Well, all two of you who actually read this blog may have wondered at my lack of posts this week (or maybe not). In any case, I’m in the throes of giving exams, grading, putting together the next issue of The Quantum Times, doing some research, etc. etc. but should be a bit less busier soon.
However, I thought it might be interesting to post the final exam I gave in my Quantum Cryptography class (I always write my exams from scratch so I don’t care if future students see this and this is an exam I already gave). It might stimulate some interesting discussion.

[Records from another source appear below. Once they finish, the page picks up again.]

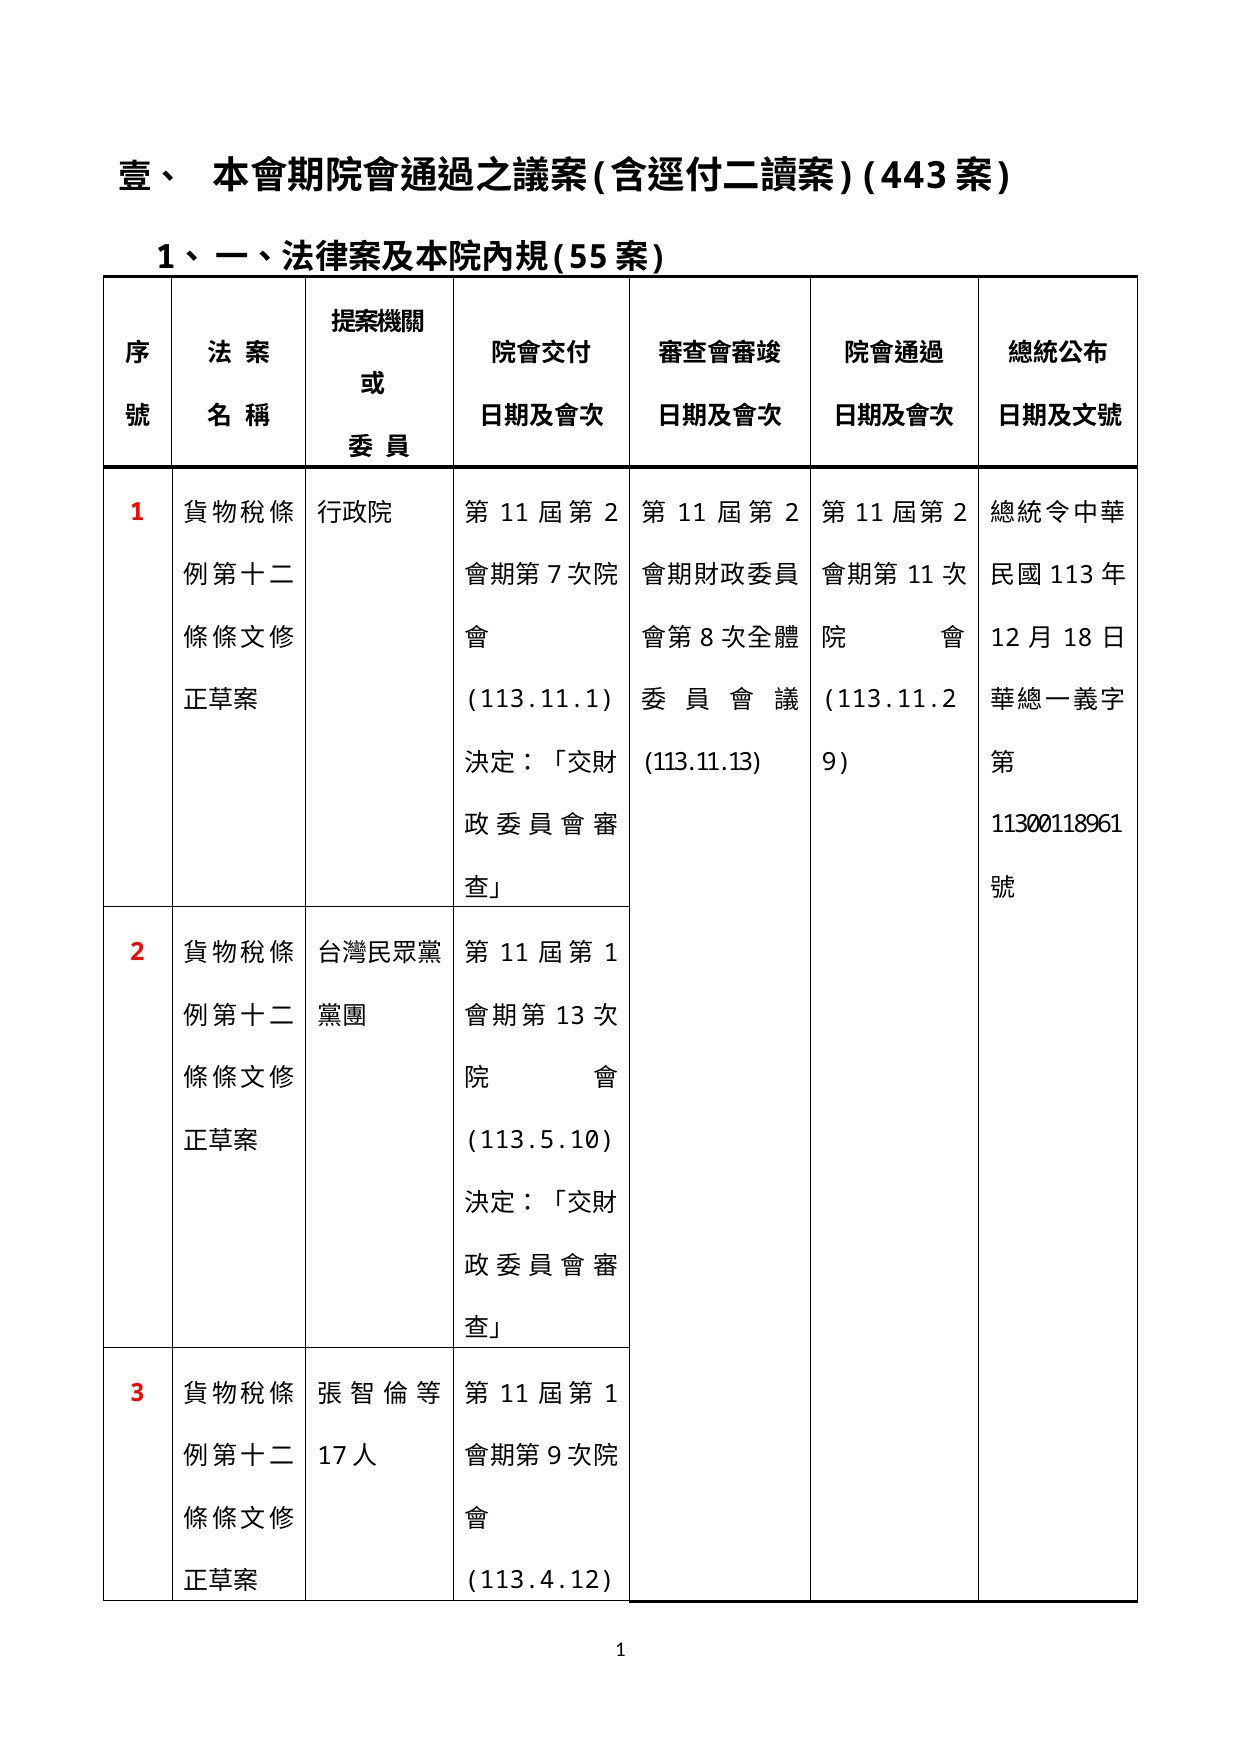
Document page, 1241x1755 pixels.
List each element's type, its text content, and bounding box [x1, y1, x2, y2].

subtitle 本會期院會通過之議案(含逕付二讀案)(443案) [118, 131, 1122, 193]
table_cell 貨物稅條例第十二條條文修正草案 [173, 469, 305, 906]
table_cell [104, 469, 172, 906]
table_cell 第11屆第1會期第13次院會(113.5.10)決定：「交財政委員會審查」 [454, 907, 629, 1347]
table_cell 行政院 [306, 469, 453, 906]
table_header 總統公布 日期及文號 [979, 278, 1137, 465]
table_cell 貨物稅條例第十二條條文修正草案 [173, 1348, 305, 1600]
table_cell 貨物稅條例第十二條條文修正草案 [173, 907, 305, 1347]
table_header 院會通過 日期及會次 [811, 278, 978, 465]
table_cell [104, 1348, 172, 1600]
table_cell 第11屆第1會期第9次院會(113.4.12) [454, 1348, 629, 1600]
table_header 序號 [104, 278, 171, 465]
table_cell 第11屆第2會期第11次院會(113.11.29) [811, 469, 978, 1600]
table_header 院會交付 日期及會次 [454, 278, 629, 465]
table_cell 台灣民眾黨黨團 [306, 907, 453, 1347]
table_cell 第11屆第2會期第7次院會(113.11.1)決定：「交財政委員會審查」 [454, 469, 629, 906]
table_cell [104, 907, 172, 1347]
table_header 提案機關 或 委 員 [306, 278, 453, 465]
subtitle 一、法律案及本院內規(55案) [156, 212, 1122, 275]
table_cell 第11屆第2會期財政委員會第8次全體委員會議(113.11.13) [630, 469, 810, 1600]
table_cell 張智倫等17人 [306, 1348, 453, 1600]
table_header 審查會審竣 日期及會次 [630, 278, 810, 465]
table_header 法 案 名 稱 [172, 278, 305, 465]
table_cell 總統令中華民國113年12月18日華總一義字第11300118961號 [979, 469, 1137, 1600]
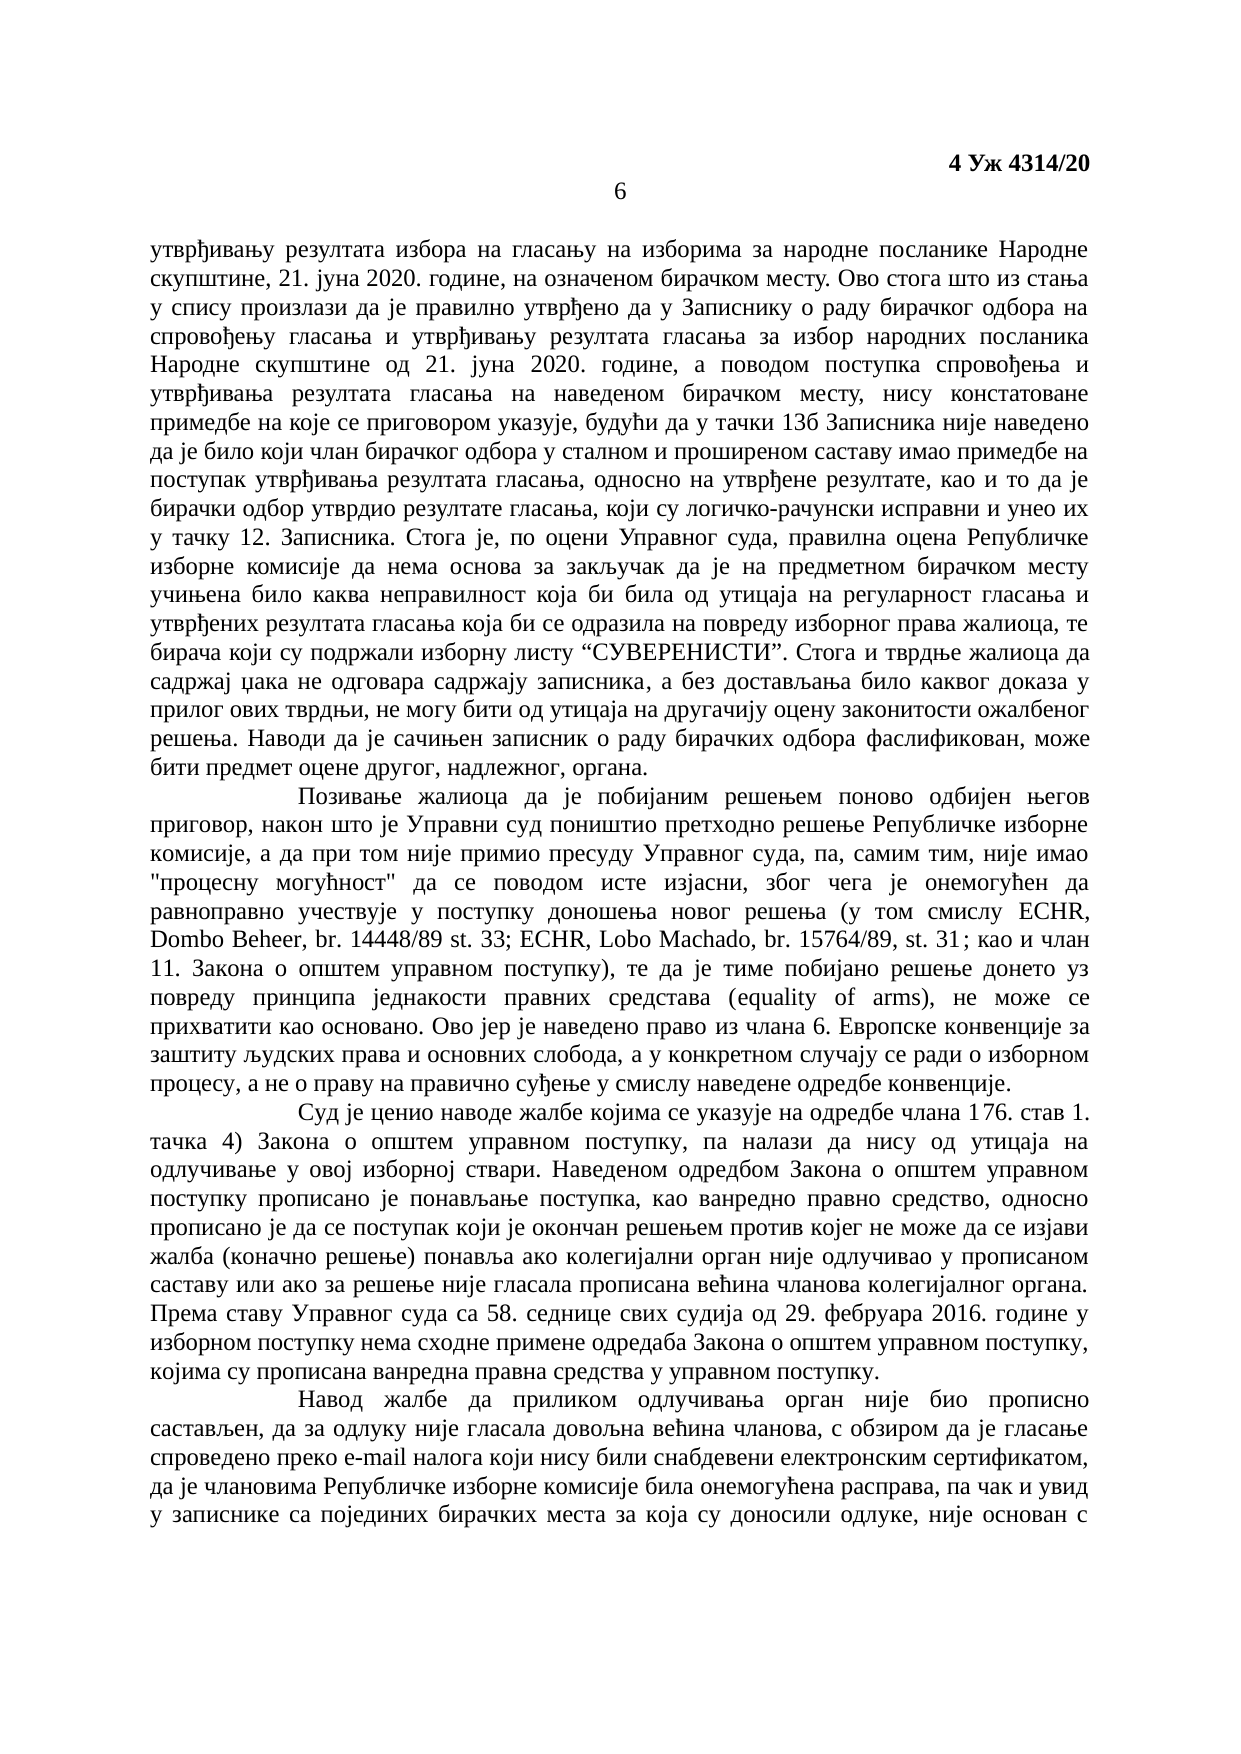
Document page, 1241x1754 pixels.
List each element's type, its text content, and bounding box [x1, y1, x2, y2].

text Позивање жалиоца да је побијаним решењем поново одбијен његов приговор, након што је Управни суд поништио претходно решење Републичке изборне комисије, а да при том није примио пресуду Управног суда, па, самим тим, није имао "процесну могућност" да се поводом исте изјасни, због чега је онемогућен да равноправно учествује у поступку доношења новог решења (у том смислу ECHR, Dombo Beheer, br. 14448/89 st. 33; ECHR, Lobo Machado, br. 15764/89, st. 31; као и члан 11. Закона о општем управном поступку), те да је тиме побијано решење донето уз повреду принципа једнакости правних средстава (equality of arms), не може се прихватити као основано. Ово јер је наведено право из члана 6. Европске конвенције за заштиту људских права и основних слобода, а у конкретном случају се ради о изборном процесу, а не о праву на правично суђење у смислу наведене одредбе конвенције. [150, 781, 1090, 1097]
text Навод жалбе да приликом одлучивања орган није био прописно састављен, да за одлуку није гласала довољна већина чланова, с обзиром да је гласање спроведено преко e-mail налога који нису били снабдевени електронским сертификатом, да је члановима Републичке изборне комисије била онемогућена расправа, па чак и увид у записнике са појединих бирачких места за која су доносили одлуке, није основан с [150, 1384, 1090, 1528]
text утврђивању резултата избора на гласању на изборима за народне посланике Народне скупштине, 21. јуна 2020. године, на означеном бирачком месту. Ово стога што из стања у спису произлази да је правилно утврђено да у Записнику о раду бирачког одбора на спровођењу гласања и утврђивању резултата гласања за избор народних посланика Народне скупштине од 21. јуна 2020. године, а поводом поступка спровођења и утврђивања резултата гласања на наведеном бирачком месту, нису констатоване примедбе на које се приговором указује, будући да у тачки 13б Записника није наведено да је било који члан бирачког одбора у сталном и проширеном саставу имао примедбе на поступак утврђивања резултата гласања, односно на утврђене резултате, као и то да је бирачки одбор утврдио резултате гласања, који су логичко-рачунски исправни и унео их у тачку 12. Записника. Стога је, по оцени Управног суда, правилна оцена Републичке изборне комисије да нема основа за закључак да је на предметном бирачком месту учињена било каква неправилност која би била од утицаја на регуларност гласања и утврђених резултата гласања која би се одразила на повреду изборног права жалиоца, те бирача који су подржали изборну листу “СУВЕРЕНИСТИ”. Стога и тврдње жалиоца да садржај џака не одговара садржају записника, а без достављања било каквог доказа у прилог ових тврдњи, не могу бити од утицаја на другачију оцену законитости ожалбеног решења. Наводи да је сачињен записник о раду бирачких одбора фаслификован, може бити предмет оцене другог, надлежног, органа. [150, 234, 1090, 781]
text Суд је ценио наводе жалбе којима се указује на одредбе члана 176. став 1. тачка 4) Закона о општем управном поступку, па налази да нису од утицаја на одлучивање у овој изборној ствари. Наведеном одредбом Закона о општем управном поступку прописано је понављање поступка, као ванредно правно средство, односно прописано је да се поступак који је окончан решењем против којег не може да се изјави жалба (коначно решење) понавља ако колегијални орган није одлучивао у прописаном саставу или ако за решење није гласала прописана већина чланова колегијалног органа. Према ставу Управног суда са 58. седнице свих судија од 29. фебруара 2016. године у изборном поступку нема сходне примене одредаба Закона о општем управном поступку, којима су прописана ванредна правна средства у управном поступку. [150, 1097, 1090, 1384]
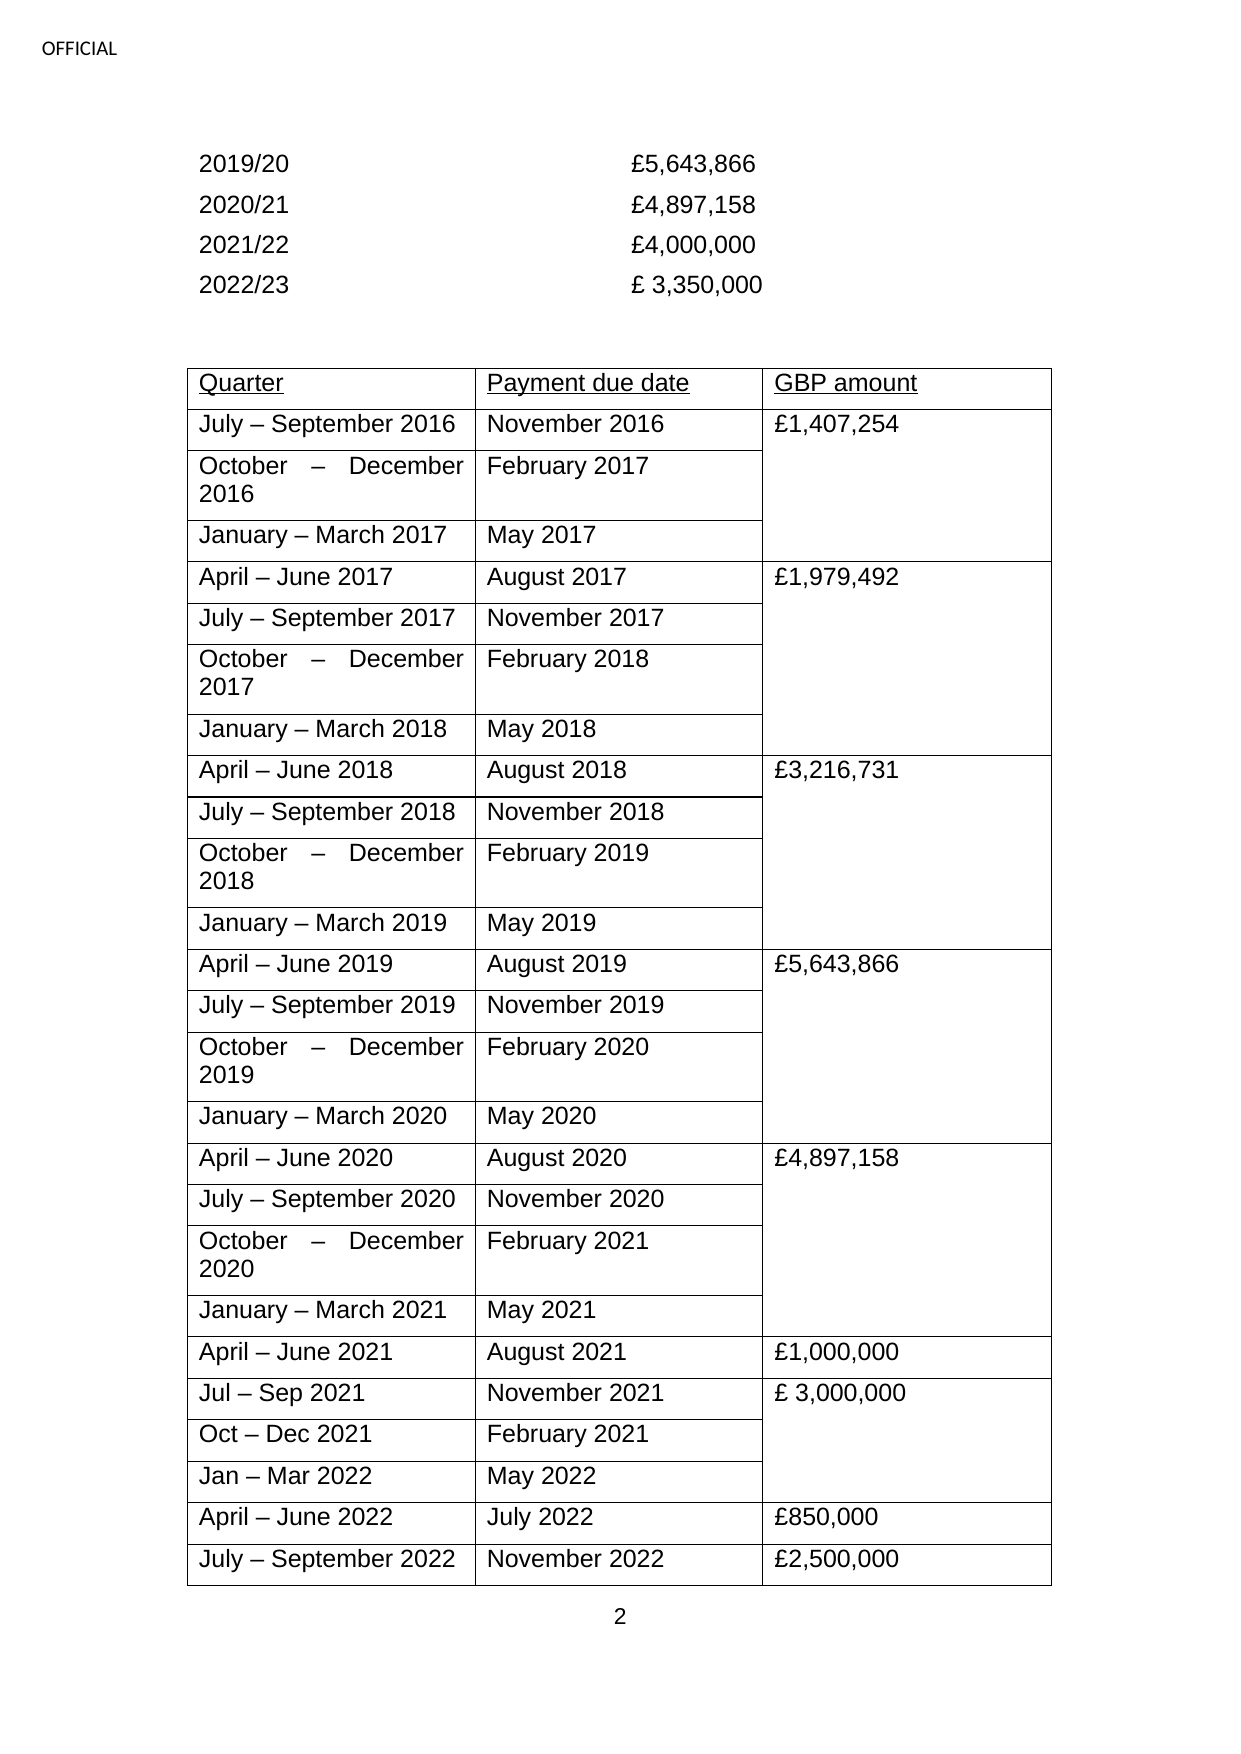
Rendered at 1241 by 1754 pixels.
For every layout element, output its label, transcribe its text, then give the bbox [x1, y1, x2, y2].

Here is a link to a PDF file of the exam, but I’ll post the questions below in order to try to stimulate a little discussion.
Question 1
Given the following circuit, what is the output state in column vector format? What is the state (really a sub-state) of the first (top) qubit? Suppose the input of the first (top) qubit was |1> instead. What would the output state be now? Describe how this demonstrates the controlled natured of the CONTROLLED–Z gate. Are either of these states entangled? Briefly explain why or why not.
Question 2
Suppose we have a quantum computer whose y-register has 6 qubits. This computer is executing Shor’s factoring algorithm and that we are trying to factor the number 51. Further suppose that measurement of the x-register has yielded the result c = 768 and take a to be 7. Find the number of qubits, m, in the x-register. Compute c/2m and estimate how close to this a fraction j/r must be if c is to be a reasonably likely result. By trial and error, find a fraction with a relatively small denominator (≤ 25) that satisfies this such that r is the correct period of our function (check this!). What is the probability that a measurement on the x-register will yield a value of c = 768? What are the prime factors of 51, then, given by Shor’s algorithm?
Question 3
Consider a quantum circuit with two qubits as its input. Both qubits pass through individual Hadamard gates before then passing through a CONTROLLED–T2 gate where the bottom qubit is the control qubit. They then pass through a SWAP gate. Draw this circuit. Physically, a T2 gate is the same thing as a quarter-wave plate. A regular quarter-wave plate acts on single qubits and its effect is to leave horizontal and vertical polarizations alone but significantly changing the 45º-polarized states. How do you think a CONTROLLED–T2 gate, which acts on two qubits, might be physically implemented?
Quantum Moxie 
Hi Ian,
Do you mind me asking what group (background/level) the exam was aimed at? I’m just trying to put it into context.
One comment I do have, though, is that in question 1 you might have picked a more interesting initial state. Having one of the qubits perpetually in an eigenstate of the Z operator makes it harder to answer the part where you ask the students to “describe how this demonstrates the controlled natured of the CONTROLLED-Z gate”. The two cases you ask before hand make it difficult to answer this. If the bottom qubit had been in a superposition of computational basis states, the action of the Z would become much clearer.
Excellent point Joe. It’s funny how students sometimes just don’t appreciate how difficult it is to make a good exam.
In answer to your question, this was an undergraduate course – fairly small enrollment actually. I had one physics major, one computer science major, and a faculty member from the chemistry department. It was taught as a special topics course in response to a request from one of the students.
Writing exams is certainly a painful task, particularly if you are trying to make the questions particularly distinct from previous ones.
I spent ages coming up with a kinetic theory of wasps question for a stat mech course, and then wimped out of actually putting it on the paper.
Wasps?! Wow, cool! Someday I’d love to see that. I’ve come up with all sorts of odd ones for my stat. mech. class.